Document extract Start Marker

A data frame of trees.

iter

An integer specifying the iteration number of trees to be included in the output. If NULL, trees from all iterations are included.

treeNo

An integer specifying the number of the tree to include in the output. If NULL, all trees are included.

fillBy

A character string specifying the attribute to color nodes by. Options are 'response' for coloring nodes based on their mean response values or 'mu' for coloring nodes based on their predicted value, or NULL for no specific fill attribute.

sizeNodes

A logical value indicating whether to adjust node sizes. If TRUE, node sizes are adjusted; if FALSE, all nodes are given the same size.

removeStump

A logical value. If TRUE, then stumps are removed from plot.

selectedVars

A vector of selected variables to display. Either a character vector of names or the variables column number.

pal

A colour palette for node colouring. Palette is used when 'fillBy' is specified for gradient colouring.

center_Mu

A logical value indicating whether to center the color scale for the 'mu' attribute around zero. Applicable only when 'fillBy' is set to "mu".

cluster

A character string that specifies the criterion for reordering trees in the output. Currently supports "depth" for ordering by the maximum depth of nodes, and "var" for a clustering based on variables. If NULL, no reordering is performed.

Document extract End Marker

• Problems and tasks
(1) In the tree-plotting argument documentation, what happens to node sizes when `sizeNodes` is FALSE?
(2) Reproduce the tree-plotting argument documentation from "selectedVars" up to and including "for gradient colouring.".
(3) Extend the tree-plotting argument documentation past its final sentence, continuing in the same style.

Data section Start Marker

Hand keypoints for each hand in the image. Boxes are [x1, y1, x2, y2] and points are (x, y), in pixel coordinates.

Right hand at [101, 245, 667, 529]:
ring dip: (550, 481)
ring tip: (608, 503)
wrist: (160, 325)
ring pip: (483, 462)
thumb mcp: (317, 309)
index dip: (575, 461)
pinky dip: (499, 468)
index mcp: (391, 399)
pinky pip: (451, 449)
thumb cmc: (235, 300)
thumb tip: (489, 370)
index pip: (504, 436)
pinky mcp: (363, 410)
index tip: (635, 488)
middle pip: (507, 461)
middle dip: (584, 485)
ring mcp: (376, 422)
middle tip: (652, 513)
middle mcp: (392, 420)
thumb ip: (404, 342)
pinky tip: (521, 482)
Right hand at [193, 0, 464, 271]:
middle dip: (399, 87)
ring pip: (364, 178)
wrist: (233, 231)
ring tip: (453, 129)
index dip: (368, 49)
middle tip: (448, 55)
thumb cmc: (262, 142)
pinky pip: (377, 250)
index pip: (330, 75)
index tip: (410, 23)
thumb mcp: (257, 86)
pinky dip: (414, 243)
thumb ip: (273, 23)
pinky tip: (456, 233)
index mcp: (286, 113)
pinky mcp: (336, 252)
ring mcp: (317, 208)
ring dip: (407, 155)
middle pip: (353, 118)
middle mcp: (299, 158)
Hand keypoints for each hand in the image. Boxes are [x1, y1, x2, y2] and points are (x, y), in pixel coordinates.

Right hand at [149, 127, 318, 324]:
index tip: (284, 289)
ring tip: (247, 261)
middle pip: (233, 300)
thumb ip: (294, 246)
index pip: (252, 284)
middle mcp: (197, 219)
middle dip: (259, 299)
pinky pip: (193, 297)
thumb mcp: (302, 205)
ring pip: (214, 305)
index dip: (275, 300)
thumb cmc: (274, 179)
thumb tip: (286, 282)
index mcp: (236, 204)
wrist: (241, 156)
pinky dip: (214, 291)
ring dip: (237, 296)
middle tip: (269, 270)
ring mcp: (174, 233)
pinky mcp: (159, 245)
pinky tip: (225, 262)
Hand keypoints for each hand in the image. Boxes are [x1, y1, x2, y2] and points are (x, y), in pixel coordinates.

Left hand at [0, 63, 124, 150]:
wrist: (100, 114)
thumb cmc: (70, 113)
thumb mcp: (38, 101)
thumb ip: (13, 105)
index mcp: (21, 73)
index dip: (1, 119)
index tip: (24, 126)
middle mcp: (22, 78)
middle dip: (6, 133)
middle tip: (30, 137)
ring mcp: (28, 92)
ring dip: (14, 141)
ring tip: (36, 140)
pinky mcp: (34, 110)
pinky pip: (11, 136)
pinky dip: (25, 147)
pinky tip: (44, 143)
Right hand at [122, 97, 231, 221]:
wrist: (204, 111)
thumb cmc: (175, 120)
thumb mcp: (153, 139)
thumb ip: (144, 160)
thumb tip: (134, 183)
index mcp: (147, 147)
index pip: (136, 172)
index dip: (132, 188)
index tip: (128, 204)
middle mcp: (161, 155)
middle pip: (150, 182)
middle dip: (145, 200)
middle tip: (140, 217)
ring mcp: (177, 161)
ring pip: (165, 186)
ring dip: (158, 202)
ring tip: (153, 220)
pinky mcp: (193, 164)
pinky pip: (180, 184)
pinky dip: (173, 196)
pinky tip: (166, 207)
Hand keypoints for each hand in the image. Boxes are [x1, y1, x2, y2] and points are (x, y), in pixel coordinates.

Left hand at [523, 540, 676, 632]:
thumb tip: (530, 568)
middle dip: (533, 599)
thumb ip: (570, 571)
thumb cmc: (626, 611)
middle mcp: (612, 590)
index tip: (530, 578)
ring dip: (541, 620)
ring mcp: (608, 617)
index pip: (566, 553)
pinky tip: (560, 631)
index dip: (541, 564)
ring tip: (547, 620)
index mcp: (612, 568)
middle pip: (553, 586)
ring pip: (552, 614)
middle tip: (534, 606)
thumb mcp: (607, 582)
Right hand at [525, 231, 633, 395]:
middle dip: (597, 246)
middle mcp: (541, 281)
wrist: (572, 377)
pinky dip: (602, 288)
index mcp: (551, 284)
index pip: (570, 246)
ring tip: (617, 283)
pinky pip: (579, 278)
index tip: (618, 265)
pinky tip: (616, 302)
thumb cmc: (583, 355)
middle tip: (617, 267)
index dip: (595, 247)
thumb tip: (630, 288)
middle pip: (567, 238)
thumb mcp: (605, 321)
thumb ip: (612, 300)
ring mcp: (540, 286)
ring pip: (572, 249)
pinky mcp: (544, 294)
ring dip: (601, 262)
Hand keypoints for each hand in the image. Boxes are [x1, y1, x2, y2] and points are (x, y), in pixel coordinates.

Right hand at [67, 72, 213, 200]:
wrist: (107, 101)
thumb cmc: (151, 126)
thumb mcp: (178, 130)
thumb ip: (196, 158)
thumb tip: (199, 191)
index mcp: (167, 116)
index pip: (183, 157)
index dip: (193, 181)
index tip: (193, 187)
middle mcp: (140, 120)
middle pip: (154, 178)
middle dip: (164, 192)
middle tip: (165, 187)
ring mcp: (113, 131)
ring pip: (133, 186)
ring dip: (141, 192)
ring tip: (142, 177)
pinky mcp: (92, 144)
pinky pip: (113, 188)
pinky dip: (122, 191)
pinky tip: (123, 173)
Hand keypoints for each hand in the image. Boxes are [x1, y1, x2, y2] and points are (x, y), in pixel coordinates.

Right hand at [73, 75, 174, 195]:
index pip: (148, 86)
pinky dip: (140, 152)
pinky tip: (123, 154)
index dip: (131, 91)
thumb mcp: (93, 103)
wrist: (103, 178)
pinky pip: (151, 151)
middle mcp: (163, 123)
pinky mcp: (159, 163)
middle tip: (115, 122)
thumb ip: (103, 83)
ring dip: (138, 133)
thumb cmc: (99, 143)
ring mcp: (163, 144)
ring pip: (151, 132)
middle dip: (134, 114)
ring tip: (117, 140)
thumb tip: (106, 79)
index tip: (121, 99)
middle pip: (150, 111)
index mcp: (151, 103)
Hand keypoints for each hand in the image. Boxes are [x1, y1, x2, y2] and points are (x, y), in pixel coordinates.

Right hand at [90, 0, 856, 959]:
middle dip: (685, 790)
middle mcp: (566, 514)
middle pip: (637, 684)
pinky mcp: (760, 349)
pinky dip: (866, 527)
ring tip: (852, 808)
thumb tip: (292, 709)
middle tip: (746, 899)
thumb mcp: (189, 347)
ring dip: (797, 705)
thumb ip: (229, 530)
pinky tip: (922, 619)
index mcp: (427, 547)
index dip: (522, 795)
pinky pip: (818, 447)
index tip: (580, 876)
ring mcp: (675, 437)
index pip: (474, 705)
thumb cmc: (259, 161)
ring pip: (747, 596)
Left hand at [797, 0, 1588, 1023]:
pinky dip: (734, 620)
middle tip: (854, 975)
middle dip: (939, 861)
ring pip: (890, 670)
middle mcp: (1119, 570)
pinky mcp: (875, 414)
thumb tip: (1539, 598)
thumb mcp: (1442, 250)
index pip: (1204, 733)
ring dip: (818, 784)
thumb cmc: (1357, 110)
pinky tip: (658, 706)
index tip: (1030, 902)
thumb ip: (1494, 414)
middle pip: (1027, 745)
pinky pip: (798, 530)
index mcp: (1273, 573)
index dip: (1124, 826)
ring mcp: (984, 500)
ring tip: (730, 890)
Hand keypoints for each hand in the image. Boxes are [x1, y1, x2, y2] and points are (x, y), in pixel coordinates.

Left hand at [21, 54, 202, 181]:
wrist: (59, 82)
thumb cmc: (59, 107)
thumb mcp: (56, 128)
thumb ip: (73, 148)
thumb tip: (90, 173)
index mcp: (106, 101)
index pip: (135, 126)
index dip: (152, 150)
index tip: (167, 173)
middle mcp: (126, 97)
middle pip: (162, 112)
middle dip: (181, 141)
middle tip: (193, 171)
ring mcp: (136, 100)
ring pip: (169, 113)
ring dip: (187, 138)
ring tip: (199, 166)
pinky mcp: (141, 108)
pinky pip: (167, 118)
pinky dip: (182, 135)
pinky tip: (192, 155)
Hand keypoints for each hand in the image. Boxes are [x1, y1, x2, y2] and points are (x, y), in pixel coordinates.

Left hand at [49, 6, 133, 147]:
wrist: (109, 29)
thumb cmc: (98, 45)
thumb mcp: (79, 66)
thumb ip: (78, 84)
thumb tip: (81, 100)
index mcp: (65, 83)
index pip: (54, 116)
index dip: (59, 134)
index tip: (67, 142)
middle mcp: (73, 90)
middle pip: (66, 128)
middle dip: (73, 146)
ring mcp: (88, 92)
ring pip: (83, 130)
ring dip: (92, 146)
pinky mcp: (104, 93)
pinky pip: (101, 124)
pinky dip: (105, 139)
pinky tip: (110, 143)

Data section End Marker

• Responses for each task
(1) All nodes are given the same size.

(2)
selectedVars

A vector of selected variables to display. Either a character vector of names or the variables column number.

pal

A colour palette for node colouring. Palette is used when 'fillBy' is specified for gradient colouring.

(3)
Value

A ggplot object representing the plotted trees with the specified customisations.

Examples

if (requireNamespace("dbarts", quietly = TRUE)) {
 # Load the dbarts package to access the bart function
 library(dbarts)
 # Get Data
 df <- na.omit(airquality)
 # Create Simple dbarts Model For Regression:
 set.seed(1701)
 dbartModel <- bart(df[2:6],
   df[, 1],
   ntree = 5,
   keeptrees = TRUE,
   nskip = 10,
   ndpost = 10
 )
 # Tree Data
 trees_data <- extractTreeData(model = dbartModel, data = df)
 plotTrees(trees = trees_data, fillBy = 'response', sizeNodes = TRUE)
}

print.hideHelper

Description

This function hides parts from the print out but are still accessible via indexing.

Usage

## S3 method for class 'hideHelper1'
print(x, ...)

Arguments

x

A data frame of trees

...

Extra parameters

Value

No return value; this function is called for its side effect of printing a formatted summary of the tree data frame. It displays parts of the data frame, such as the tree structure and various counts (like number of MCMC iterations, number of trees, and number of variables), while keeping the complete data accessible via indexing.


proximityMatrix

Description

Creates a matrix of proximity values.

Usage

proximityMatrix(trees, nRows, normalize = TRUE, reorder = TRUE, iter = NULL)

Arguments

trees

A list of tree attributes created by 'extractTreeData' function.

nRows

Number of rows to consider.

normalize

Default is TRUE. Divide the total number of pairs of observations by the number of trees.

reorder

Default is TRUE. Whether to sort the matrix so high values are pushed to top left.

iter

Which iteration to use, if NULL the proximity matrix is calculated over all iterations.

Value

A matrix containing proximity values.

Examples

if(requireNamespace("dbarts", quietly = TRUE)){
 # Load the dbarts package to access the bart function
 library(dbarts)
 # Get Data
 df <- na.omit(airquality)
 # Create Simple dbarts Model For Regression:
 set.seed(1701)
 dbartModel <- bart(df[2:6], df[, 1], ntree = 5, keeptrees = TRUE, nskip = 10, ndpost = 10)

 # Tree Data
 trees_data <- extractTreeData(model = dbartModel, data = df)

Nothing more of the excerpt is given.